_Exercise goal_
Copy the rows below from the first line up to and including the line with "contrast brightness saturation: brightness", keeping every line unchanged.

Source data
____________

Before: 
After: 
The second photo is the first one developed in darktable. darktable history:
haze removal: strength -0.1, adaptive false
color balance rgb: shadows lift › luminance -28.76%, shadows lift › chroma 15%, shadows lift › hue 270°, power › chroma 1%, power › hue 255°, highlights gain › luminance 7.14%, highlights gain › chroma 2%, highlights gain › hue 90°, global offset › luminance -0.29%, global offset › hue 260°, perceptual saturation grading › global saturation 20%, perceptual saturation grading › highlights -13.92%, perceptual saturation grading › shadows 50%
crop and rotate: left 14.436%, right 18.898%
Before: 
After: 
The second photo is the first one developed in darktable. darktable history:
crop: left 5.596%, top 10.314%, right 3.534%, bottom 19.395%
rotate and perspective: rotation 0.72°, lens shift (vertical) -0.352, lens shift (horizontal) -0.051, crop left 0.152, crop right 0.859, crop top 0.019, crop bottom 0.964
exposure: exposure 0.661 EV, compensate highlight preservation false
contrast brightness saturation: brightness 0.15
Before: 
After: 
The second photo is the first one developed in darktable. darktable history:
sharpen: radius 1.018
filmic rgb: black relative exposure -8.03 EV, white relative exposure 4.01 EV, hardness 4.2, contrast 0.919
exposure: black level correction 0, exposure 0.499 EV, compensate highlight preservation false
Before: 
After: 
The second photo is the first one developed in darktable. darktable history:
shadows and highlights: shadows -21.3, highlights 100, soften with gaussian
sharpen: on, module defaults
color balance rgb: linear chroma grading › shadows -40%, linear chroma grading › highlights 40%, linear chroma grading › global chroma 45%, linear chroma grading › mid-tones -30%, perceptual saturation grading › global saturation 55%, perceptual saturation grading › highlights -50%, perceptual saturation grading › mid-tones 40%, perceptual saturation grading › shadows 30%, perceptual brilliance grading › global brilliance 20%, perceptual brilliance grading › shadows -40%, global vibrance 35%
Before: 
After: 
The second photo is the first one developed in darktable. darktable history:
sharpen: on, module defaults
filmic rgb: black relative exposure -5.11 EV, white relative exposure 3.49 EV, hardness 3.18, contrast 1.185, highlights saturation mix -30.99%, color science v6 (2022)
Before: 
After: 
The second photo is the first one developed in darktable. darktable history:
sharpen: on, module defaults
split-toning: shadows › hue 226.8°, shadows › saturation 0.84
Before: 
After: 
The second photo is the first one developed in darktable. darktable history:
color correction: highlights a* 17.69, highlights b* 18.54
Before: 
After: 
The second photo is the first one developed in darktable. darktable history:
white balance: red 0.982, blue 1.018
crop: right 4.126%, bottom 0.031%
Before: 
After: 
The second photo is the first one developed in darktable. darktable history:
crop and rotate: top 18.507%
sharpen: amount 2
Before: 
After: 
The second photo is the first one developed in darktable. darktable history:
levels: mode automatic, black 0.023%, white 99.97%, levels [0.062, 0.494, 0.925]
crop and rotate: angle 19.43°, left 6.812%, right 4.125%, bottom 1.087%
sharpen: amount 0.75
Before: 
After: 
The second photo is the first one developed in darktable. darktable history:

____________

_Response to this exercise_
Before: 
After: 
The second photo is the first one developed in darktable. darktable history:
haze removal: strength -0.1, adaptive false
color balance rgb: shadows lift › luminance -28.76%, shadows lift › chroma 15%, shadows lift › hue 270°, power › chroma 1%, power › hue 255°, highlights gain › luminance 7.14%, highlights gain › chroma 2%, highlights gain › hue 90°, global offset › luminance -0.29%, global offset › hue 260°, perceptual saturation grading › global saturation 20%, perceptual saturation grading › highlights -13.92%, perceptual saturation grading › shadows 50%
crop and rotate: left 14.436%, right 18.898%
Before: 
After: 
The second photo is the first one developed in darktable. darktable history:
crop: left 5.596%, top 10.314%, right 3.534%, bottom 19.395%
rotate and perspective: rotation 0.72°, lens shift (vertical) -0.352, lens shift (horizontal) -0.051, crop left 0.152, crop right 0.859, crop top 0.019, crop bottom 0.964
exposure: exposure 0.661 EV, compensate highlight preservation false
contrast brightness saturation: brightness 0.15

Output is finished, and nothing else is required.